So the notion that Sue could provide the normal person’s eye on Doctor Who was, from the start, absurd. And of course it was. There are no normal people. There never have been. There’s just people. And that’s what the Wife in Space book is actually about. It’s not an episode guide or a compendium of Doctor Who analysis. It’s the story of a guy sharing his weird love with his equally weird wife.
This is the meat and matter of the book. Not Sue’s opinions of Doctor Who, but the way in which watching it together and, more to the point, publicly doing so affected them, and particularly Neil. He talks about the ways in which seeing his wife flamed by angry Doctor Who fans unnerved him. And he talks about their marriage and their shared interests. It is, in the end, not so much a book about Doctor Who as a book about life and marriage.

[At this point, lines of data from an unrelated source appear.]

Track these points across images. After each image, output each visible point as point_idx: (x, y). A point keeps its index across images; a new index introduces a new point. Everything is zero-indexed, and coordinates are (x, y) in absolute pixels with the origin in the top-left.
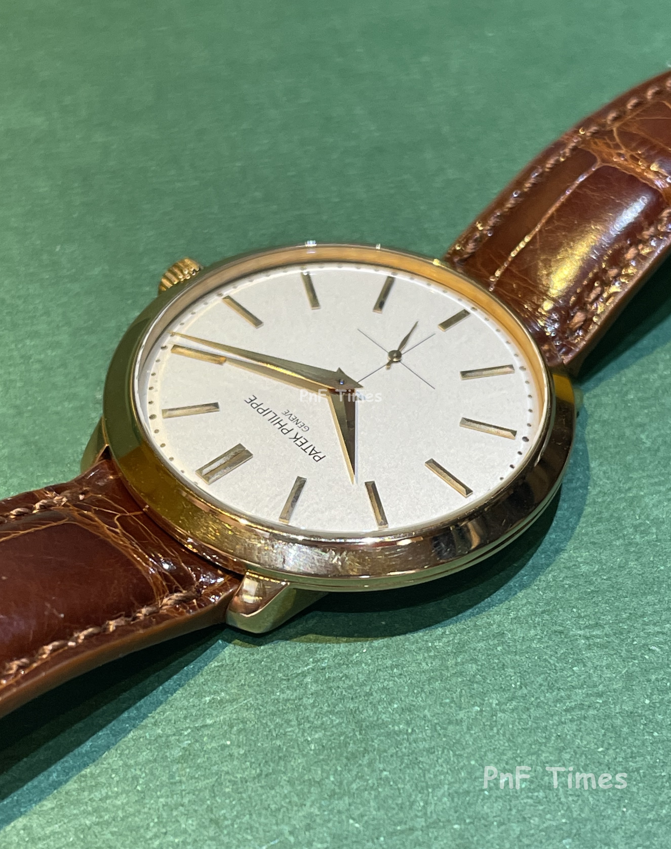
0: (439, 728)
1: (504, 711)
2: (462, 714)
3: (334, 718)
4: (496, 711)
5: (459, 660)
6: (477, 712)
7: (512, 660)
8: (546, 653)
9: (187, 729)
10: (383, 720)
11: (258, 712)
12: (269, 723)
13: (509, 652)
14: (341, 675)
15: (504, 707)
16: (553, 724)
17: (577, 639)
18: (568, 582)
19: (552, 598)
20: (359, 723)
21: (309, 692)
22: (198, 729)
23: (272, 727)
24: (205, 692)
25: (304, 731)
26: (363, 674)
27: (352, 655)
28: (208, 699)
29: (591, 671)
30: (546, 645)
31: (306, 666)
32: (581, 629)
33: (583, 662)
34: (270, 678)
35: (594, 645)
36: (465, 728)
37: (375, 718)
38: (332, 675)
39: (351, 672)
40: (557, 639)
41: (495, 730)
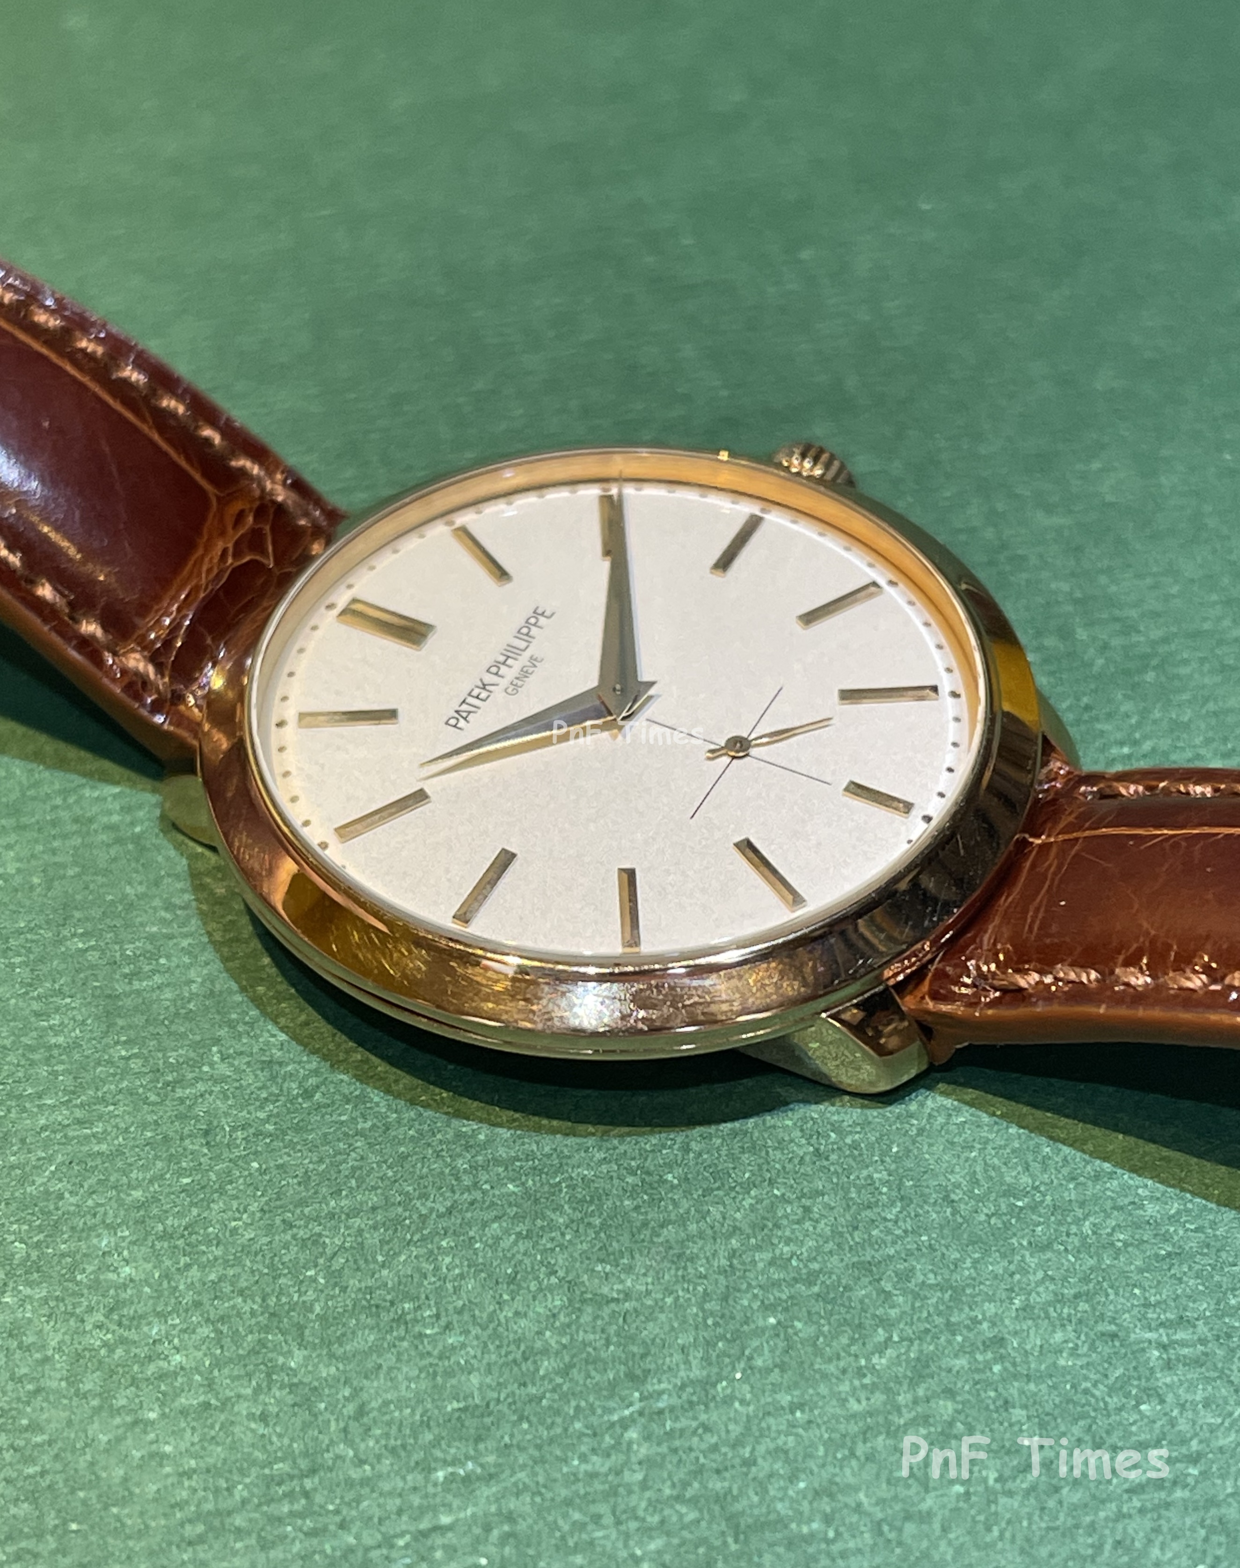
0: (886, 1528)
1: (1010, 1494)
2: (929, 1502)
3: (684, 1510)
4: (995, 1493)
5: (921, 1392)
6: (958, 1496)
7: (1022, 1392)
8: (1086, 1378)
9: (402, 1535)
10: (779, 1513)
11: (538, 1499)
12: (561, 1522)
13: (1015, 1376)
14: (694, 1424)
15: (1010, 1485)
16: (1107, 1519)
17: (1143, 1350)
18: (1122, 1237)
19: (1092, 1269)
20: (732, 1519)
21: (634, 1459)
22: (424, 1534)
23: (566, 1528)
24: (436, 1460)
25: (627, 1536)
26: (736, 1422)
27: (714, 1385)
28: (440, 1475)
29: (1175, 1413)
30: (1085, 1360)
31: (628, 1407)
32: (1151, 1331)
33: (1159, 1395)
34: (559, 1430)
35: (1178, 1360)
36: (937, 1526)
37: (764, 1510)
38: (678, 1425)
39: (714, 1416)
40: (1105, 1349)
41: (996, 1532)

This is occasionally slightly off-putting. There are moments where it feels like the book is not 100% clear on what it wants to be. It’s not a book with a sharp focus on its topic. It meanders and swerves as it grasps around, trying to find what it wants to say. But this isn’t a fault; it’s the terms the book demands to be approached on. It manifestly isn’t a book about definitively nailing down the nature of Doctor Who. Or about definitively nailing down the nature of anything at all, really. It’s a book about marriage and and life and all the messiness that those things entail.

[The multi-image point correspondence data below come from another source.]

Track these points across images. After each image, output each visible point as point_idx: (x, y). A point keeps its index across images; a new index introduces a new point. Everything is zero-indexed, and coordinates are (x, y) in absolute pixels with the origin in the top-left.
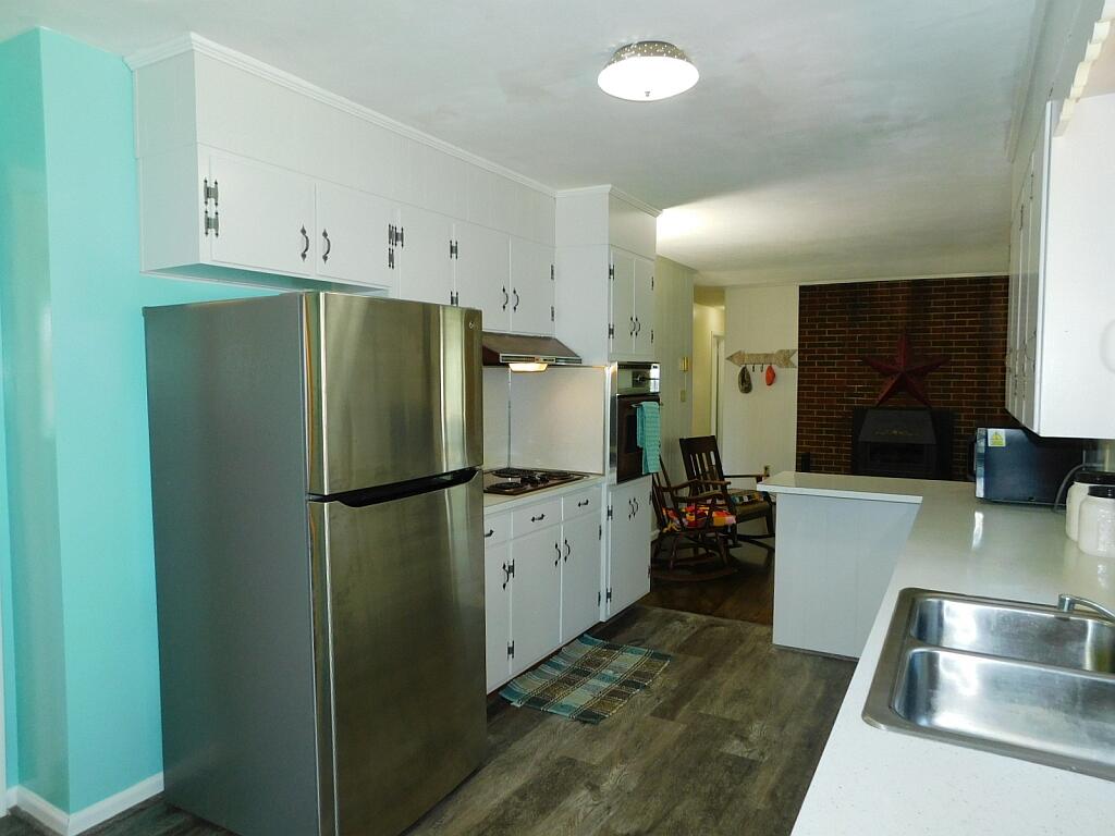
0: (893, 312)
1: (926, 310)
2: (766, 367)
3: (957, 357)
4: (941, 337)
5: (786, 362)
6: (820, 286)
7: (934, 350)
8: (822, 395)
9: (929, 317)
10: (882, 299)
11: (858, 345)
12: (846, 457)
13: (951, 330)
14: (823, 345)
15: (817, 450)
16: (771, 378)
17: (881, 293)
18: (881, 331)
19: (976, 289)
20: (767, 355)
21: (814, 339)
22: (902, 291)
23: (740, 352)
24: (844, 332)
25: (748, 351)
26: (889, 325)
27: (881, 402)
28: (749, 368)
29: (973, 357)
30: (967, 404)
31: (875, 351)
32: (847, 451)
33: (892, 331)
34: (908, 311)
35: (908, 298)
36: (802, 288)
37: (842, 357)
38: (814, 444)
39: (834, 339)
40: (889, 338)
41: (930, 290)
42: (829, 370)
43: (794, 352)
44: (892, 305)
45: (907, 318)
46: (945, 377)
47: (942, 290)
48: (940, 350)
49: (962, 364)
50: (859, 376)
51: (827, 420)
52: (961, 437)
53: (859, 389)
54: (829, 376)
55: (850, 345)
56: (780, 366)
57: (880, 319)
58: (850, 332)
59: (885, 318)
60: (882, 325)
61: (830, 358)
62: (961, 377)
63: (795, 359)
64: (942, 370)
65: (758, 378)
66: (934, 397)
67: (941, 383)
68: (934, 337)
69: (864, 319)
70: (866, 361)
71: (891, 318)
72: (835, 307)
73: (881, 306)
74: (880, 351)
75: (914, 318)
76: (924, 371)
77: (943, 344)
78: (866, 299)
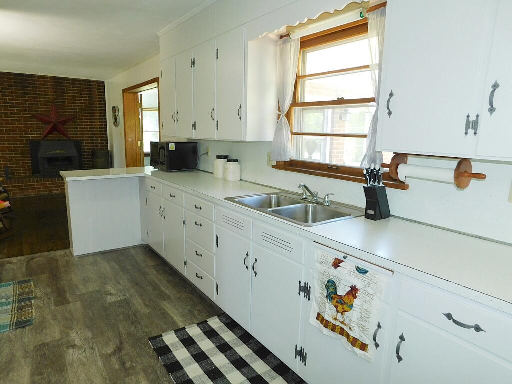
0: (45, 92)
1: (63, 93)
3: (80, 116)
4: (72, 106)
7: (69, 112)
8: (9, 134)
9: (65, 96)
10: (39, 84)
11: (28, 108)
12: (29, 167)
14: (6, 106)
15: (11, 164)
17: (38, 81)
18: (41, 101)
19: (85, 85)
22: (50, 82)
24: (19, 100)
26: (45, 98)
27: (45, 137)
29: (87, 116)
30: (86, 137)
31: (38, 111)
32: (30, 163)
33: (46, 102)
34: (54, 92)
35: (53, 86)
37: (19, 114)
38: (9, 161)
39: (13, 104)
40: (45, 105)
41: (64, 83)
42: (12, 121)
44: (45, 88)
45: (54, 96)
46: (75, 125)
47: (70, 84)
48: (72, 113)
49: (82, 119)
50: (31, 124)
51: (15, 147)
52: (86, 152)
53: (32, 131)
54: (13, 124)
55: (23, 107)
57: (40, 95)
58: (23, 100)
59: (43, 95)
60: (41, 98)
61: (11, 114)
62: (82, 125)
64: (74, 122)
66: (71, 134)
67: (74, 128)
68: (69, 106)
69: (30, 94)
70: (34, 117)
71: (46, 95)
72: (12, 86)
73: (39, 88)
74: (42, 112)
75: (57, 96)
76: (65, 123)
77: (73, 109)
78: (30, 84)
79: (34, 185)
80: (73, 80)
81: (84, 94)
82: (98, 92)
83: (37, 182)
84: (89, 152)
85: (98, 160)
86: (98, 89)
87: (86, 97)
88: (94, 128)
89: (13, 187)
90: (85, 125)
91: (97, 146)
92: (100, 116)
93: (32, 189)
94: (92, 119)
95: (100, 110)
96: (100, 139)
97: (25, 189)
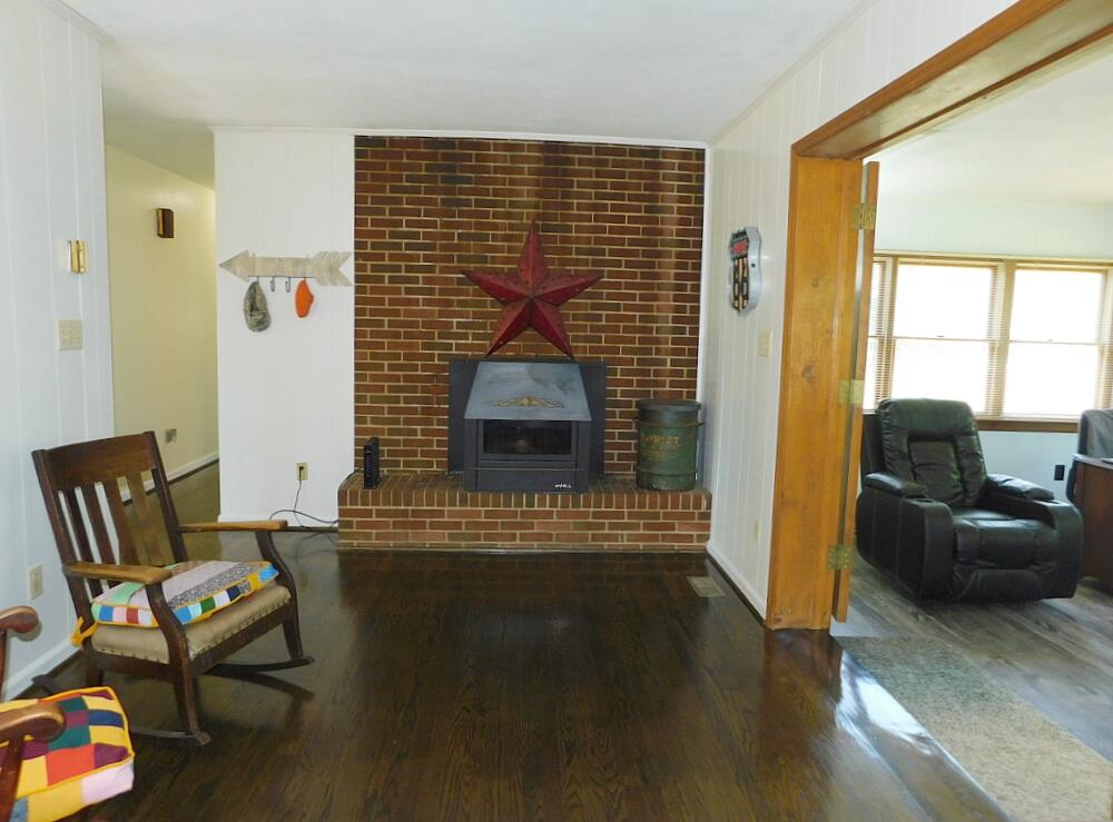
0: (511, 193)
1: (566, 195)
2: (295, 283)
3: (611, 275)
4: (588, 241)
5: (333, 273)
6: (391, 138)
7: (577, 262)
8: (397, 335)
9: (570, 207)
10: (496, 170)
11: (457, 248)
12: (439, 443)
13: (603, 230)
14: (398, 246)
15: (391, 432)
16: (304, 302)
17: (495, 159)
18: (495, 227)
19: (639, 165)
20: (297, 262)
21: (382, 235)
22: (527, 160)
23: (245, 255)
24: (433, 224)
25: (261, 252)
26: (509, 216)
27: (496, 347)
28: (265, 284)
29: (634, 275)
30: (625, 351)
31: (485, 260)
32: (443, 433)
33: (511, 227)
34: (538, 194)
35: (538, 172)
36: (361, 141)
37: (430, 269)
38: (386, 421)
39: (416, 236)
40: (507, 238)
41: (571, 162)
42: (408, 291)
43: (346, 256)
44: (512, 182)
45: (536, 206)
46: (595, 307)
48: (586, 263)
49: (618, 286)
50: (461, 303)
51: (407, 378)
52: (618, 404)
53: (460, 325)
54: (409, 302)
55: (444, 248)
56: (321, 281)
57: (493, 204)
58: (445, 225)
59: (502, 204)
60: (496, 216)
61: (409, 269)
62: (617, 307)
63: (348, 270)
64: (590, 296)
65: (280, 302)
66: (576, 339)
67: (588, 317)
68: (578, 241)
69: (468, 203)
70: (471, 278)
71: (512, 204)
72: (420, 179)
73: (494, 181)
74: (494, 260)
75: (546, 206)
76: (561, 297)
77: (591, 252)
78: (471, 168)
79: (441, 514)
80: (601, 149)
81: (631, 198)
82: (680, 189)
83: (452, 503)
84: (629, 404)
85: (657, 439)
86: (681, 177)
87: (638, 209)
88: (655, 319)
89: (380, 513)
90: (627, 308)
91: (656, 384)
92: (677, 276)
93: (433, 526)
94: (651, 287)
95: (679, 255)
96: (669, 358)
97: (415, 525)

This makes it unlike any other Doctor Who book I’ve read. Which, given that there’s an awful lot of Doctor Who books, can only be a good thing. There’s a maturity to this book – in the sense of genuinely being about real people and their lives – that is lacking in… essentially every other piece of Doctor Who-related writing ever. It not a good Doctor Who book; it’s a good book period. One that happens to have a comprehensive set of ratings of Doctor Who episodes at the back.
I can’t wait to find out how Blake’s 7 changes their lives.